The event was organized primarily by co-chairs Laura Denovan and Hillary McGuire and parents Kimberly Stevenson, Suzanne Garrett and Verlaine Meyers.

Teachers didn't have to help plan or do any extra work during the event, unless, of course, they wanted to, according to the parents.

They did get a lot of help from two teachers, however. The librarian, Jacqueline Arnold and Vicki Grende were part of the planning committee, Denovan said.

"Since the Arlington School District is trying to do the right thing in stewardship, energy conservation and recycling, we wanted to support them by helping teach the students," said Denovan.

Running during the entire school day from 9 a.m. to 3:30 p.m. Thursday, April 30, EcoFest 2009 features a variety of stations that will teach students and the public about recycling, energy and water conservation, salmon, watersheds and other environmental issues.

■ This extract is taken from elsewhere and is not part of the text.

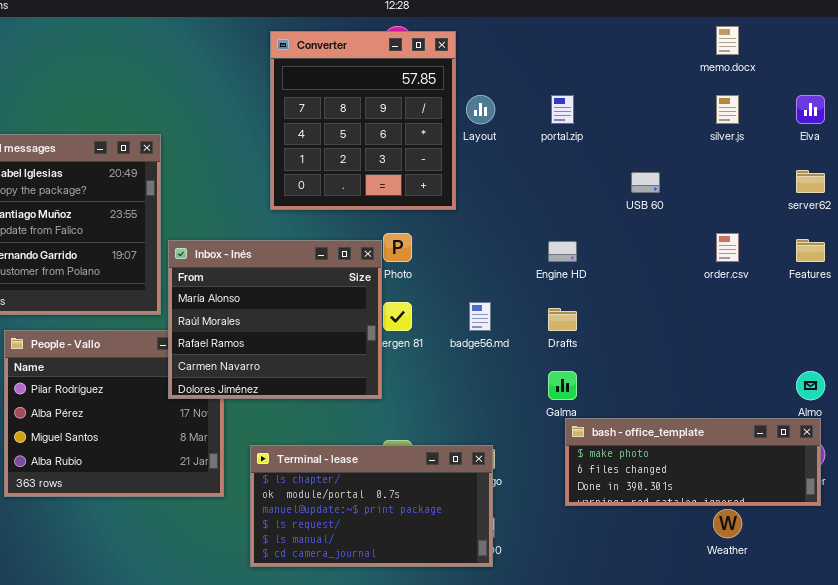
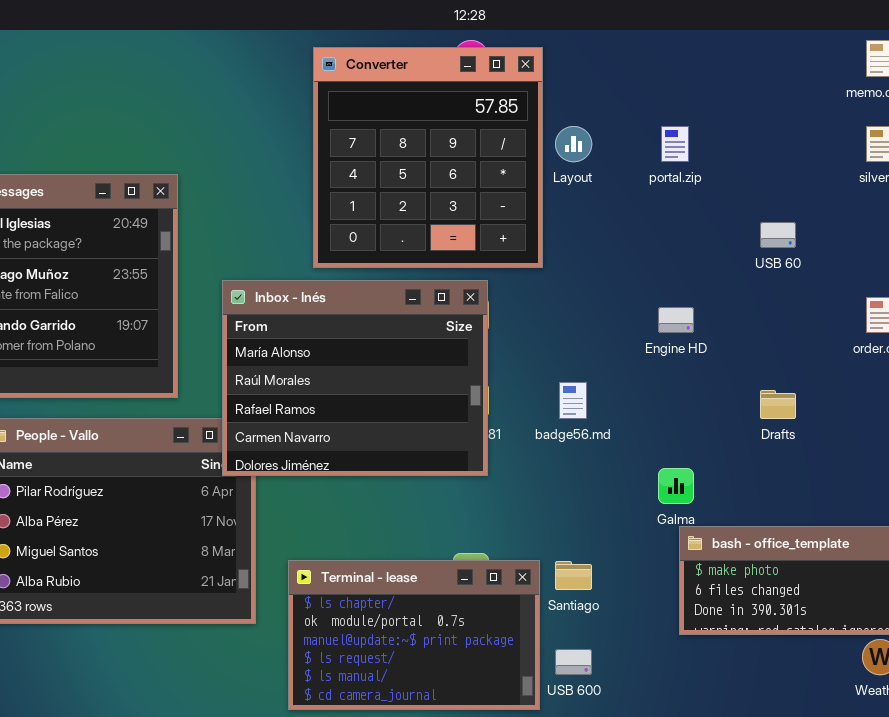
Inbox - Inés: [168,240,382,399] -> [222,280,488,476], moved
Drafts: [548,308,577,331] -> [760,390,796,419], moved
Terminal - lease: [250,445,493,567] -> [288,560,540,710], resized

"Teachers have to sign up for time slots at the event," Arnold said.

One of the stations features stories from some of 40 new books paid for by PUD. "The new books are a part of our efforts to update the school's outdated non-fiction collection," Arnold said.

"Even the students have been asking for books on recycling and the environment as they have an interest in the environment and are eager to learn as much as they can," she added.

Students from kindergarten through fifth-grade will participate in many different activities.

"The students will learn from visiting experts and will participate in fun learning activities," Denovan said.

Along with story times showcasing the new books, stations also include:

• Tulalip Tribes Qualco Power offering a demonstration on using cow manure to create power

• Snohomish County PUD display on energy conservation and building a wind turbine

• A puppet show features characters that act out the life cycle of a salmon, presented by students in the school's enhanced learning program

• Arlington's resource manager, Bill Blake will take a group of kids bug hunting in the river.

• Snohomish Conservation District is offering displays on the watershed and how toxins erode into the river.

• One of the student's father is offering a fish printing project

• Make a salmon-shaped hat

• Hooks and Ladders obstacle course for salmon

• Composting exhibit will be located outside

• Fifth graders will plant a tree down by the creek behind the school with Franchesca Perez from the Stillaguamish Tribe's natural resources department

• Recycling game in which the contestant has to decide which items are recyclable and which are not.

• Build a salmon life cycle bracelet, with beads purchased with money from the grant.

"The pink beads represent salmon eggs," Denovan said.

Many of the projects come from the state Fish and Wildlife Department's Salmon Trunk, that the school has borrowed for a month.

"It's full of a whole bunch of stuff," said the environmentally-aware parent who is restoring a stretch of Eagle Creek on her property on the lowland behind the school.

Lucy DeGraves, of Skagit Fisheries is helping, as is Outback Power, a local company that produces solar power equipment at the Arlington Airport.

"They are offering solar race cars," Denovan said. "When the sun hits it, the car goes."

"We know that hands-on learning experiences will make lingering memories for our students," said McGuire.

"We hope this event will last in their minds for many years to come," Denovan said.

The PTA welcomes cash donations to help pay for EcoFest materials such as paper and ink for fish prints.

"We are also very grateful for another grant from the Stillaguamish Tribe," McGuire said.